PROBLEM STATEMENT:
Retype the stretch of the records from their start through the line that contains "split-toning: compress 20%", with both ends included.

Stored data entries

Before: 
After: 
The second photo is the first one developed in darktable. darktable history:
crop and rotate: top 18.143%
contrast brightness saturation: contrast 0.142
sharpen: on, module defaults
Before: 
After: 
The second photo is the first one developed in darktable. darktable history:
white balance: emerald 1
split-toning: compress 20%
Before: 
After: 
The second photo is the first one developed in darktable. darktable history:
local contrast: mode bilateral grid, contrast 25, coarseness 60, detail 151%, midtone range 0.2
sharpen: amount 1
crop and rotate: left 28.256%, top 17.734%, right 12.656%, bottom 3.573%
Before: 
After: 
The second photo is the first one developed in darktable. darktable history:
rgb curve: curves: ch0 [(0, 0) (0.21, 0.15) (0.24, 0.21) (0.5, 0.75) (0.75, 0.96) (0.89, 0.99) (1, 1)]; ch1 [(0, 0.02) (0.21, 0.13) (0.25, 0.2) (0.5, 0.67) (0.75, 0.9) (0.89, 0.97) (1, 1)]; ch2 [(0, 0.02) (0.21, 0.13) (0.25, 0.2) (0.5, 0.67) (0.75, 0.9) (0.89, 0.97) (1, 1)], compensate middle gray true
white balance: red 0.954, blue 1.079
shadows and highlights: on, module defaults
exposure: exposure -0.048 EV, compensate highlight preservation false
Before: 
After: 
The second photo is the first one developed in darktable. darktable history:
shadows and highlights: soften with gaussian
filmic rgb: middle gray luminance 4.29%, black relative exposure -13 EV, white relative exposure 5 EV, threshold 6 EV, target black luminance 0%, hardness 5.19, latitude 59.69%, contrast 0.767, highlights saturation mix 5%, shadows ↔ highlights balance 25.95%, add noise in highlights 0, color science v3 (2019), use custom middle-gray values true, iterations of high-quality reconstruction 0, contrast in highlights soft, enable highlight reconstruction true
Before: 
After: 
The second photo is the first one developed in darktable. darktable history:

EXERCISE SOLUTION:
Before: 
After: 
The second photo is the first one developed in darktable. darktable history:
crop and rotate: top 18.143%
contrast brightness saturation: contrast 0.142
sharpen: on, module defaults
Before: 
After: 
The second photo is the first one developed in darktable. darktable history:
white balance: emerald 1
split-toning: compress 20%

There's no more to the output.